Meta CEO Mark Zuckerberg used the company’s annual shareholder meeting this week to address two questions that Wall Street has been circling for months: what happens if Meta overbuild its data centers, and when does its AI investment actually start generating direct revenue.

On the first question, Zuckerberg confirmed that selling excess compute capacity to outside companies is an option Meta would consider. He noted that outside firms already approach Meta regularly, asking either to access an API service or to purchase spare compute at a margin above what Meta paid for it.

For now, the company holds the view that it needs everything it has built. However, he made clear that if that calculus changes, renting out infrastructure becomes a real path forward. Of the four major US hyperscalers, Meta is currently the only one without a cloud services business, and Zuckerberg’s comments suggest that gap may not be permanent.

On the revenue side, the more immediate development came separately on the same day. Meta announced it will begin testing a paid subscription tier for its Meta AI app and website, with plans priced at either $7.99 or $19.99 per month depending on the features included. The rollout starts in Singapore, Guatemala, and Bolivia. This marks the first time Meta charges individual users directly for AI access, a notable shift for a company that has kept its consumer AI tools free while figuring out a longer-term monetization approach.

Zuckerberg also touched on AI-powered personal assistants, suggesting that as those tools improve, Meta will look at charging for premium or higher-compute versions. WhatsApp’s business-facing AI features remain free for now, though he indicated the company is actively working on a broader commercial model.

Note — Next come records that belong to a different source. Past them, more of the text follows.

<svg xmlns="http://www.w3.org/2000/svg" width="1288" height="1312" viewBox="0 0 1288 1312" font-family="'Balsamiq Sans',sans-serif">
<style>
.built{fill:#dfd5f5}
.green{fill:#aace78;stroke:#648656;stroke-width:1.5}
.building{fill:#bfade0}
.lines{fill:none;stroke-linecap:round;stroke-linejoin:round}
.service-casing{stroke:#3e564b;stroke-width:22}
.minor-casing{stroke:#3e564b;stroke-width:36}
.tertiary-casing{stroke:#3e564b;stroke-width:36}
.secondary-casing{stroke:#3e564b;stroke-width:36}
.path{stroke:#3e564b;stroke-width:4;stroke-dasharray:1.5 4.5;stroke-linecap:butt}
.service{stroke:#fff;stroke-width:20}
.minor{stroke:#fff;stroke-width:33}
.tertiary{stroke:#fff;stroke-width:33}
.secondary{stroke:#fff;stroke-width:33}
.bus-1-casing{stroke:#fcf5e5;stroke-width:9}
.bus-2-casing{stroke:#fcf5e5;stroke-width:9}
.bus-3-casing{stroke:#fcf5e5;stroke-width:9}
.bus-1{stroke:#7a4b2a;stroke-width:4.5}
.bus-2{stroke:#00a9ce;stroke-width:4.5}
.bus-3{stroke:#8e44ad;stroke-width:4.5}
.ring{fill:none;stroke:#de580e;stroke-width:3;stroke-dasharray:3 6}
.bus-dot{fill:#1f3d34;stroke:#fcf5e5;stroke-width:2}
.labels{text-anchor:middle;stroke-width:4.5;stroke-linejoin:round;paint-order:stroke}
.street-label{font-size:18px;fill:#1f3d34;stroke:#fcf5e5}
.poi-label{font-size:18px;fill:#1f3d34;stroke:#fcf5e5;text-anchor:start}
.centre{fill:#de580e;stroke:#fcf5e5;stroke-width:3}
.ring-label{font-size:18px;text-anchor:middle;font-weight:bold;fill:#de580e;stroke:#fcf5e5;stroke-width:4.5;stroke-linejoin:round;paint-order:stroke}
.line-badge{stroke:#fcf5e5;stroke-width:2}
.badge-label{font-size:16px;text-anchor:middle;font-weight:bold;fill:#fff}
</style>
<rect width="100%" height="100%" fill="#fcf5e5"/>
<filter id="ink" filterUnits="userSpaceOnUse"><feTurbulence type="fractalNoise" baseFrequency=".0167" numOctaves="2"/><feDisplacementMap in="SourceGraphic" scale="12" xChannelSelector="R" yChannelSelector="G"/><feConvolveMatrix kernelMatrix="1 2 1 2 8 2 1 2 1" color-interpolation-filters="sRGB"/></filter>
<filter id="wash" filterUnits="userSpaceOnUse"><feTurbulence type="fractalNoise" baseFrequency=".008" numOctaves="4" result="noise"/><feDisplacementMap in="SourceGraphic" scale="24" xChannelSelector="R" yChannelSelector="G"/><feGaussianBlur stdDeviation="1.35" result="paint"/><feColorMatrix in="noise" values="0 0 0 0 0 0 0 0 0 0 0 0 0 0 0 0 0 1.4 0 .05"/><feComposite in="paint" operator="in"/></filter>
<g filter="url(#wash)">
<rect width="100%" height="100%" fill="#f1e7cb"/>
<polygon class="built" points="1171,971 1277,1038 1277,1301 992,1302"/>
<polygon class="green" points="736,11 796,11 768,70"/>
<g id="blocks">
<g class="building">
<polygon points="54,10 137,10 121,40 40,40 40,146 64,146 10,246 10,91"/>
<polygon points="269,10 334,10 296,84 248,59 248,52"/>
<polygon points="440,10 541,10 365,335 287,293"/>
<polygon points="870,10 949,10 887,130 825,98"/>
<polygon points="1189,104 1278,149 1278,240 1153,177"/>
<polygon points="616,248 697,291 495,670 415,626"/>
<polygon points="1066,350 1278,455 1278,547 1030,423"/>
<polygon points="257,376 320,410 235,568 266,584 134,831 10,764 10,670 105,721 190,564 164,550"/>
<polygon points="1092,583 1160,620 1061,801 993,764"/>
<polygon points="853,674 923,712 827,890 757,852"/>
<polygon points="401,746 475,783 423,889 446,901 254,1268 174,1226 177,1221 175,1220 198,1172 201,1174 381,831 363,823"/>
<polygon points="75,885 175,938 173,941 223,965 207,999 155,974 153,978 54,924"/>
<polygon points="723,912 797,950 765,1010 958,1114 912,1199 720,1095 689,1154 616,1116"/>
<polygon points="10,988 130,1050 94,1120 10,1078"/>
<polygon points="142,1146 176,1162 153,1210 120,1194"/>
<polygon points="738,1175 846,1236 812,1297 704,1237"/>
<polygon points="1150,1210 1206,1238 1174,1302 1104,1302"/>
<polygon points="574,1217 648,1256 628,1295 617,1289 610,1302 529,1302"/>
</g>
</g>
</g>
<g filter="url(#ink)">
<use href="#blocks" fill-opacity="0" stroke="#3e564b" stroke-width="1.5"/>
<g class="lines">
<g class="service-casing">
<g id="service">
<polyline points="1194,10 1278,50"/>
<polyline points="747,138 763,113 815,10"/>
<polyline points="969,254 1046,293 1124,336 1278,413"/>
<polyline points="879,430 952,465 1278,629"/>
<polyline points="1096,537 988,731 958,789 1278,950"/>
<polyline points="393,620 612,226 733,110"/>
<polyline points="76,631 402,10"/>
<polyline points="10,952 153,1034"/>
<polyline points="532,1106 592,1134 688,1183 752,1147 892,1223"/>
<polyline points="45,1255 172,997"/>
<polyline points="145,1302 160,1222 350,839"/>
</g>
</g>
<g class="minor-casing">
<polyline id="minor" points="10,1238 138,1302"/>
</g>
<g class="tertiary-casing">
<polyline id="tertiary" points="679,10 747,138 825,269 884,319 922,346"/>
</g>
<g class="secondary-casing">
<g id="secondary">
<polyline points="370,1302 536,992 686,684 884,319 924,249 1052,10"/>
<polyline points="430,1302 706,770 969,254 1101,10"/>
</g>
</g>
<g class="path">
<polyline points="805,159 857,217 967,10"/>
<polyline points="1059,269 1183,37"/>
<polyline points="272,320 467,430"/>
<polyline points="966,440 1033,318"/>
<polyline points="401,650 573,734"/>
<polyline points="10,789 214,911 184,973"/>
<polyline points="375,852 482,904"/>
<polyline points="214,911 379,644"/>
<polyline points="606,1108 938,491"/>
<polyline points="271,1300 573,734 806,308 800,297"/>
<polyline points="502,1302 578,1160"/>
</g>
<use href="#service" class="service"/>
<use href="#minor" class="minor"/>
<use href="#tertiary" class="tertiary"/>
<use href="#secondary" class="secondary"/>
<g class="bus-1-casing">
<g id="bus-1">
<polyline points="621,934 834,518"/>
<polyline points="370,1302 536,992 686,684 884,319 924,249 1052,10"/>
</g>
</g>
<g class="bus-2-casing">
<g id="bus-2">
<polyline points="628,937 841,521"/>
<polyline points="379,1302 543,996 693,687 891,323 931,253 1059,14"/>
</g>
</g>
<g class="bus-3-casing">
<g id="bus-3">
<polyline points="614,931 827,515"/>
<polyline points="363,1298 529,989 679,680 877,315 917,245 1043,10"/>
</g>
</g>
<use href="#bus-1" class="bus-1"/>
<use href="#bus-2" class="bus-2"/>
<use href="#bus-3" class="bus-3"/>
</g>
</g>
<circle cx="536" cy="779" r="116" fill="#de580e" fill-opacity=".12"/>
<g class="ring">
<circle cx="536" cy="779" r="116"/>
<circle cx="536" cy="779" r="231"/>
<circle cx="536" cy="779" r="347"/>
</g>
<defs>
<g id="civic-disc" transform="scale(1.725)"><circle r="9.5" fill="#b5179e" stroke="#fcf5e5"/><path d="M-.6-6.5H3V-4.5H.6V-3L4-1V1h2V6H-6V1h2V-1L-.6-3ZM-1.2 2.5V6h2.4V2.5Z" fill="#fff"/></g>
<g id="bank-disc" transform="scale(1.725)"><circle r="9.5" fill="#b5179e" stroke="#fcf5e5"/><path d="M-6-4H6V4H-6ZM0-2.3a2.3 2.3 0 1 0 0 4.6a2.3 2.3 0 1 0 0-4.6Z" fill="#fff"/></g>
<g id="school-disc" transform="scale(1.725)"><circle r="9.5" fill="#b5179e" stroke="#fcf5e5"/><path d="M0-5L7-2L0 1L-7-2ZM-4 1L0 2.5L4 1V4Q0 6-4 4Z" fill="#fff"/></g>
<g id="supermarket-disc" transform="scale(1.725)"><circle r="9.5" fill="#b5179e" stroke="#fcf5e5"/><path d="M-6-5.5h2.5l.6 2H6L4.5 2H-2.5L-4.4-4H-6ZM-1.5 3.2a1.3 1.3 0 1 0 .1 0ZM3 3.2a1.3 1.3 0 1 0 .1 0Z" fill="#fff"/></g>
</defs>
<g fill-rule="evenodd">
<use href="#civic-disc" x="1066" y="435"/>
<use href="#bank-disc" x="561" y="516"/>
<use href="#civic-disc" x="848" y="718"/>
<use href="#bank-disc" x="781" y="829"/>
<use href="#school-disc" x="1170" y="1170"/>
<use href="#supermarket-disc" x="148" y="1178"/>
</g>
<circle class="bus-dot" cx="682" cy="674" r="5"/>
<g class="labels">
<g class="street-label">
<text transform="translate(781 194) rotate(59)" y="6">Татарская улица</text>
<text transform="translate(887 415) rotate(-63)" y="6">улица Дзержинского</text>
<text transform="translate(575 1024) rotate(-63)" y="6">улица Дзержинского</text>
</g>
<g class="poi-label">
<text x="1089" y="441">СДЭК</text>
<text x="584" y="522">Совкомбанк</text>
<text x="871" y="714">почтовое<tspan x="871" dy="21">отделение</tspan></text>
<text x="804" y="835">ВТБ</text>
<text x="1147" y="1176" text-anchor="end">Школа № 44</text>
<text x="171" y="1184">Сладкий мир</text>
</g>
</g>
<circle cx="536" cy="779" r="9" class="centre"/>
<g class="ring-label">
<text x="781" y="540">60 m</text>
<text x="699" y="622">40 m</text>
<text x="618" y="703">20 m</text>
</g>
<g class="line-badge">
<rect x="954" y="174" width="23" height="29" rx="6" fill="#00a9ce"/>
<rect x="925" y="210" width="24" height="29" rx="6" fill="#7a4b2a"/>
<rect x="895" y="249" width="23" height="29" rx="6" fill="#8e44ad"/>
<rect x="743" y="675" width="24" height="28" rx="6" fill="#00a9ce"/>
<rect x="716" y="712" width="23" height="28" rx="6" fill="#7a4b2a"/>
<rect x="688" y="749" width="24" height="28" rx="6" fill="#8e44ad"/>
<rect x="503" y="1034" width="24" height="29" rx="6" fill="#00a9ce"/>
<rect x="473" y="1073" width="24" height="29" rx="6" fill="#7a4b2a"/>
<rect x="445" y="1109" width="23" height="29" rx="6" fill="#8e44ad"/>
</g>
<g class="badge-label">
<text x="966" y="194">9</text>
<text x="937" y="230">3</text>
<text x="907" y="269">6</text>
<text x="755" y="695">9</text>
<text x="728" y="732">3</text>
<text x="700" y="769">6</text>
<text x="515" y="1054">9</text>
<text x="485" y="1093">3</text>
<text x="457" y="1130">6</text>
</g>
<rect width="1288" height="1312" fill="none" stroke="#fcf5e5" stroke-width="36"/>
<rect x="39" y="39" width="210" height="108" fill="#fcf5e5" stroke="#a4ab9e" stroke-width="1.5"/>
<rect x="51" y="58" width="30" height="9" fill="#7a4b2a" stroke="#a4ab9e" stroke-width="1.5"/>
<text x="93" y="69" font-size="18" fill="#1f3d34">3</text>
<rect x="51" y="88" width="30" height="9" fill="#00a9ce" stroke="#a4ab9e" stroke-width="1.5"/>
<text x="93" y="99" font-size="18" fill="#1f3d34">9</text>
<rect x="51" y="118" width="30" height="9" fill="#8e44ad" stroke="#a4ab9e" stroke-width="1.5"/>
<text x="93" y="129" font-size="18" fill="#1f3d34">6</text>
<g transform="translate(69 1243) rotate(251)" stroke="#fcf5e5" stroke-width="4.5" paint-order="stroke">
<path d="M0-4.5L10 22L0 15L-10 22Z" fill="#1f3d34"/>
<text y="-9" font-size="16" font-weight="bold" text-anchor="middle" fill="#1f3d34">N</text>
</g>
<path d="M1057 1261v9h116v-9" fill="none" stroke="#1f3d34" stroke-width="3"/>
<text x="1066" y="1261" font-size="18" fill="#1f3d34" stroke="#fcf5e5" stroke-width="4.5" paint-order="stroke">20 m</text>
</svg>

The backdrop to all of this is Meta’s aggressive infrastructure spending. In April, the company raised its 2026 capital expenditure guidance for AI to between $125 billion and $145 billion. Investors responded by pushing the stock down roughly 7%, even after a stronger-than-expected first quarter. Zuckerberg’s shareholder meeting comments read partly as a direct response to that concern, reminding investors that the infrastructure being built carries optionality beyond Meta’s own products.